Young Chang U-107A worth the bother?

Posted by: Sam Rose

Young Chang U-107A worth the bother? - 11/17/12 11:07 PM

Hey Pianoworld!

Piano acquisition syndrome is in full force, and I'm looking at buying a Young Chang U-107A upright piano. The serial number indicates it was made some time between 1990 and 1995 (I think it starts with 16***** (I didn't write it down)

It plays pretty well, and everything looks good. Decent tone (although it needs tuning), decent sustain. The only issue I could find was a couple of keys which stick (don't return to proper position) when using the sustain pedal. I'm hoping that will be an easy fix. Hammers don't look too worn, soundboard has no cracks, etc.

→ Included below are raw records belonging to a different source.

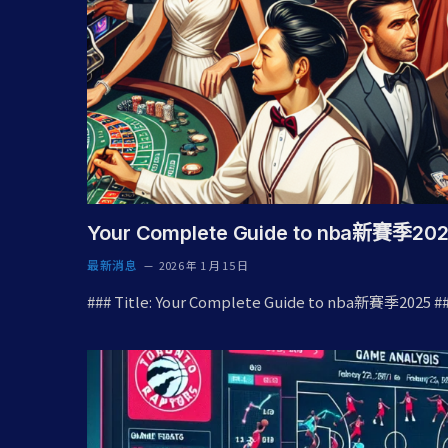
Your Complete Guide to nba新賽季20
最新消息
2026 年 1 月 15 日
### Title: Your Complete Guide to nba新賽季2025 #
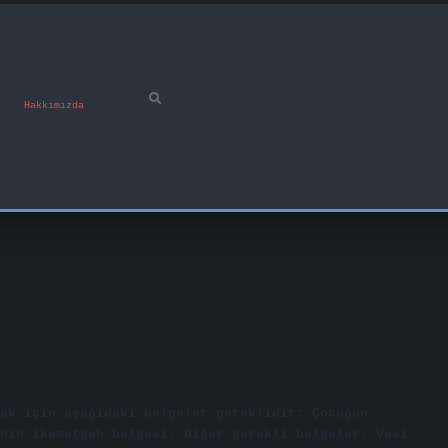
Hakkımızda
ak için aşağıdaki belgeler gereklidir: Çocuğun
nın ikametgah belgesi. Diğer gerekli belgeler. Vasi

So, for $430, I can have this to play around with. What say you, pianoworld?
Posted by: Cy Shuster, RPT

Re: Young Chang U-107A worth the bother? - 11/18/12 03:28 PM

Generally it's hard to find a used piano in decent condition for under $1,500, but you could get lucky. Get a local tech to check it out. The price is suspiciously low.

--Cy--
Posted by: Sam Rose

Re: Young Chang U-107A worth the bother? - 11/18/12 08:43 PM

The people selling it are an elderly woman and her daughter. They are moving to an apartment and selling the house. I don't think they are aware of the market value of the piano, which is why I ask if it's a decent model. There doesn't appear to be anything wrong with it. It's not even all that flat, considering they haven't tuned it in a long time.

Any other thoughts?
Posted by: Cy Shuster, RPT

Re: Young Chang U-107A worth the bother? - 11/19/12 10:00 AM

The 107 is the height in centimeters, which means it's a 42" console, one of the smallest pianos made. Pianos often start to need repairs after 20 years, so your total cost may be higher. It's impossible to assess without seeing it in person.

--Cy--
Posted by: gnuboi

Re: Young Chang U-107A worth the bother? - 11/20/12 04:26 PM

This might be your learn-how-to-tune piano but you could still end up keeping it for a long time. For that reason, I'd much rather go for a studio upright like a Baldwin Hamilton (but at 2x the price, at least). Used pianos are easier to buy than to sell.